So.  If you want to stay well, eat your fruit and vegies.  Make sure that you consume something that contains vitamin C several times a day.  Supplementation is good, if you want to do that kind of thing.  Orange juice is okay, but bear in mind that most of the commercially available orange juice, even the fancy stuff, has been reconstituted and possibly imported.  (We’ll talk about food importation, irradiation and ethics some other time.)  Juice is also a more concentrated source of sugar than the actual fruit itself is.  If you’re watching your blood sugar (and if you’re trying to apply what I explained above), eat the fresh fruit and veg.  Bear in mind that vitamin C is water-soluble and sensitive to heat.  It will be readily available in raw fruit and veges, especially leafy greens.  Loss is minimised when vegetables such as broccoli or Brussels sprouts are cooked over water in a double boiler.

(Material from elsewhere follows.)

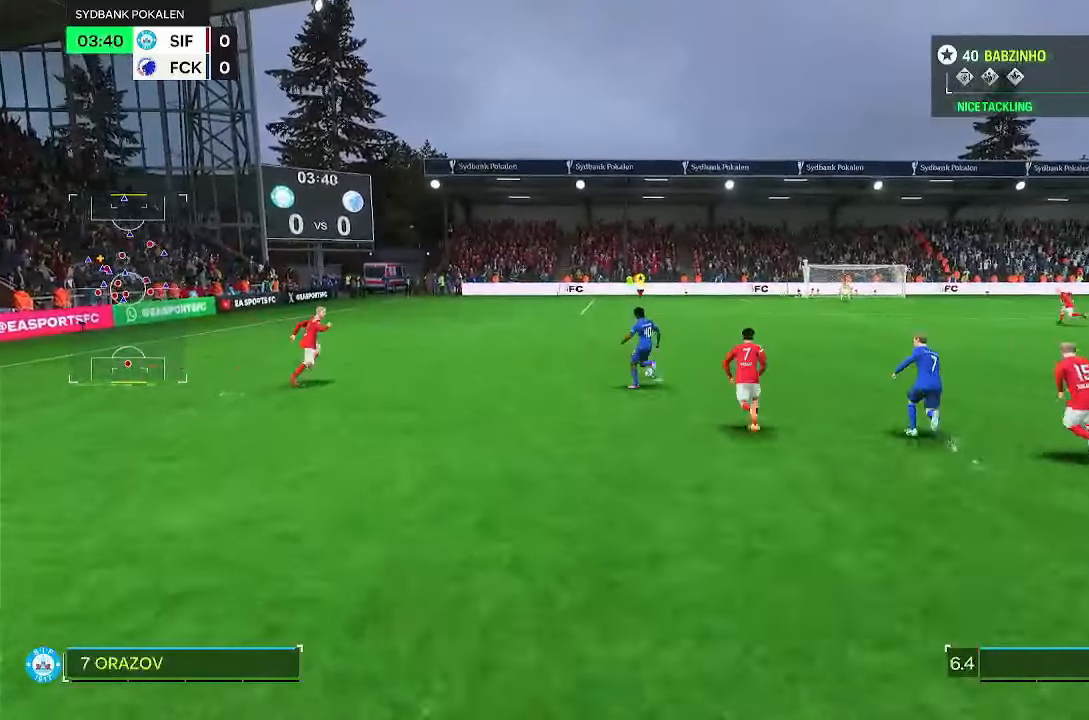
{"dt_ms": 500, "buttons": [], "left_stick": "up", "right_stick": "center", "events": []}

Ascorbic acid is readily absorbed from the intestines, ideally about 80-90 percent of what is ingested, and then used by the body about two hours after consumption and out of the body within about three or four hours.  This is why it is recommended to take vitamin C supplementation at four hour intervals rather than just once a day, or take a time-released supplement.  Vitamin C is used up even more rapidly when you are stressed, with alcohol use and with smoking.  Fevers, viral illnesses, antibiotics, cortisone, aspirin, other pain meds, environmental toxins and heavy metals reduce the absorption of vitamin C, and sulfa antibiotics increase its elimination (Haas, 1992).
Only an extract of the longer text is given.